The Secret Sex Lives of Lichens
Researchers found these dusty clumps of green and brown may be hiding how they get it on.
Many biologists who make the journey to Antarctica go to study the continent’s most iconic animals, including emperor penguins and massive humpback whales. But one team, from the Grainger Bioinformatics Center at the Field Museum in Chicago, has a different to-do list. They want to check out the sex lives of patches of greenish-brown “dust” clinging to rocks.
These lumps, which at first glance resemble moss, are found around the world but are easy to overlook. Odds are, you’ve walked by some on a tree or cemetery headstone, or even sat on a smattering taking up residence on a park bench. These complex living things are known as lichen. They are a living partnership between fungi and algae or bacteria that get their energy from sunlight. They can be frilly, brightly colored, or in the case of the team’s research focus, dusty green and brown clumps of Lepraria, a genus of lichen. Despite their lackluster appearance, these lichens may be hiding a sexy secret: They may be more sexual than previously thought, according to a new paper in the journal BMC Genomics.

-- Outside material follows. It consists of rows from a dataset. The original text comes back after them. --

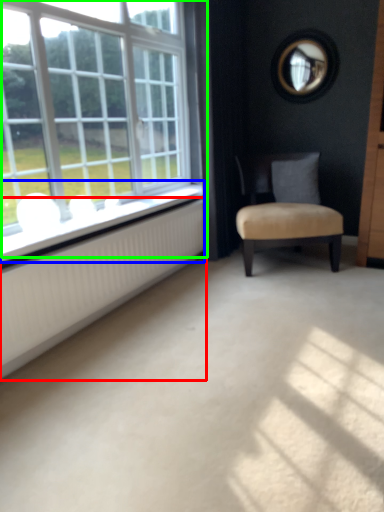
Question: Estimate the real-world distances between objects in this image. Which object is farther from radiator (highlighted by a red box), window sill (highlighted by a blue box) or window (highlighted by a green box)?

Choices:
 (A) window sill
 (B) window

Answer: (B)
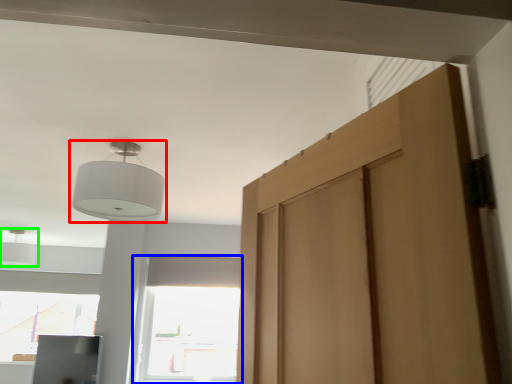
Question: Based on their relative distances, which object is nearer to lamp (highlighted by a red box)? Choose from window (highlighted by a blue box) and light (highlighted by a green box).

Choices:
 (A) window
 (B) light

Answer: (A)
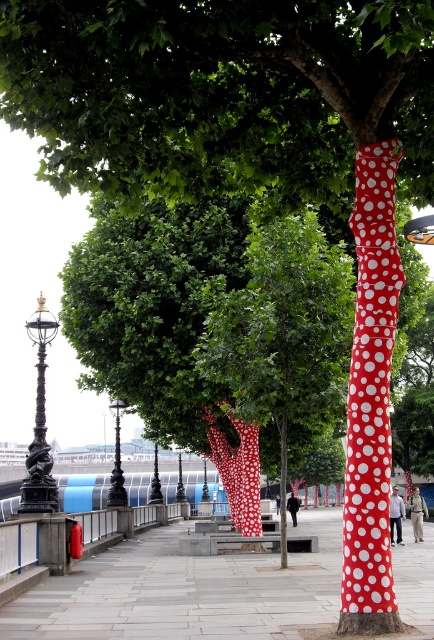
Does smooth concrete pavement at center have a larger size compared to red dotted pole at right?

Yes.

Does smooth concrete pavement at center appear over red dotted pole at right?

Incorrect, smooth concrete pavement at center is not positioned above red dotted pole at right.

Who is more forward, (x=117, y=556) or (x=358, y=390)?

Point (x=358, y=390) is in front.

You are a GUI agent. You are given a task and a screenshot of the screen. Output one action in this format:
    pyautogui.click(x=<x>, y=<y>)
    Task: Click on the smooth concrete pavement at center
    
    Given the screenshot: What is the action you would take?
    pyautogui.click(x=187, y=592)

Does red dotted pole at right appear on the left side of black polished metal pole at center?

In fact, red dotted pole at right is to the right of black polished metal pole at center.

Which is more to the right, red dotted pole at right or black polished metal pole at center?

From the viewer's perspective, red dotted pole at right appears more on the right side.

Which is in front, point (368, 291) or point (151, 502)?

Point (368, 291)

At what (x,y) coordinates should I click in order to perform the action: click on red dotted pole at right. Please return your answer as a coordinate pair (x, y). Looking at the image, I should click on (371, 400).

Is red dotted fabric at center to the right of red dotted pole at right from the viewer's perspective?

In fact, red dotted fabric at center is to the left of red dotted pole at right.

Who is lower down, red dotted fabric at center or red dotted pole at right?

red dotted fabric at center is below.

Who is more forward, (345, 376) or (361, 499)?

Positioned in front is point (361, 499).

This screenshot has width=434, height=640. I want to click on red dotted fabric at center, so click(283, 332).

When it comes to lichen sex, things can get complicated. Some species reproduce sexually, in an erotic intertwining of subterranean thread-like networks, ultimately forming a “fruiting body” that bursts up through the earth and releases spores out into the world, much like a mushroom. This is a pretty risky way of reproducing for an organism that needs its spores to land somewhere they can pair up with an algae, says the paper’s lead author Meredith Doellman, a postdoctoral researcher in the Field Museum’s Grainger Bioinformatics Center.
To be safe, lichens have a back-up method of reproduction—a plan B, if you will. They can asexually split themselves, by budding off and regrowing new individuals genetically identical to the parent, like a sea star. While some lichen species reproduce only sexually, many others are capable of both sexual and asexual reproduction. Very few seem to be totally asexual. While that route is a better guarantee of procreation than sending your spores off into the wind, it doesn’t allow for the mixing of genes from two individuals, which is what drives the evolution of a species over time and keeps a population healthy.

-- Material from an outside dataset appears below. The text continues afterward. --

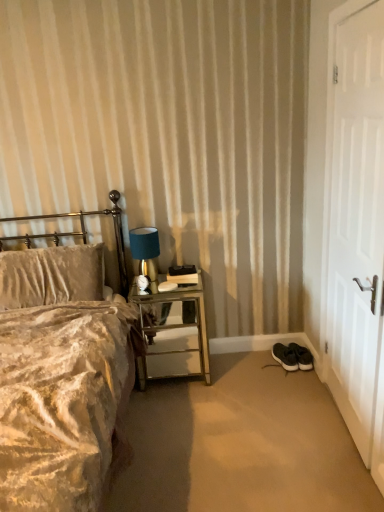
This screenshot has width=384, height=512. I want to click on vacant region to the left of black suede sneakers at lower right, the 2th footwear in the right-to-left sequence, so click(x=260, y=359).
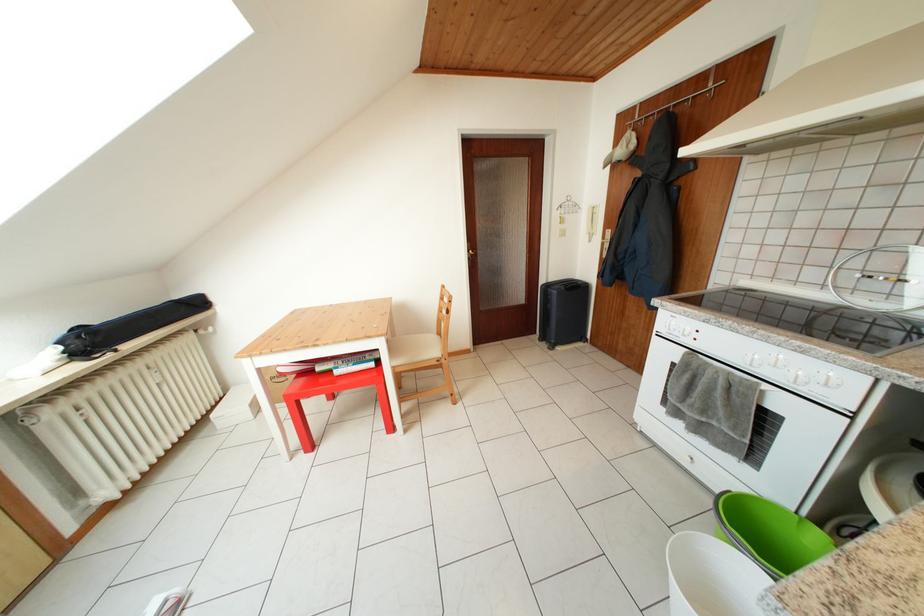
Identify the location of red stool surface. The width and height of the screenshot is (924, 616). (334, 384).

“For lichens, it’s kind of an advantage to be asexual, because they don’t always have to find new algae [or bacteria],” says the paper’s senior author Felix Grewe, the Grainger’s director. “But then again, you need some form of sex to to maintain your genome.”
That’s what makes the new Lepraria paper so intriguing. Researchers have been studying the genus for more than 200 years. In that time, no one has ever found any sign of the structures other lichens use for sexual reproduction. Lichenologists have long assumed they were completely asexual. While there are a handful of other asexual lichens in the world, Lepraria was considered special for being the only completely asexual genus. “Lichenologists would have bet a lot of money on them being asexual,” says Grewe.
It was Lepraria’s reputation for being asexual that inspired Doellman, Grewe, and their colleagues at the Field Museum to study the genome of this unique group. “There aren’t very many purely asexual organisms, so we thought that this would be a really good opportunity to sequence and characterize an asexual genome,” says Doellman.
The team was shocked at what they found. “We didn’t think that it would have any of the genes involved in sexual reproduction, or at least not working ones, but it did,” Doellman says. “Surprise, they were all there!”
The genes associated with sexual reproduction weren’t just present, they were intact and functional, which means the lichens were engaging in some form of sexy time, even without the typical sexual organs. The scientists have a few theories for why this could be. The lichens could be what’s called parasexual: They still recombine genetic information from two different individuals, but in a way that’s different from traditional lichen sex. “This has been shown in a variety of different fungi, and it’s probably pretty important,” says Ian Medeiros, a postdoctoral fellow in the botany department at the National Museum of Natural History, who was not involved in the study. “It’s never been shown in any lichen, but there’s no reason why it couldn’t happen.”
While the real sex lives of Lepraria remain a mystery, this discovery broadens what we know—and don’t know—about the lichens all around us. At the end of the day, it’s a reminder of how essential sex is. Organisms are going to get it done, one way or another—even if in secret.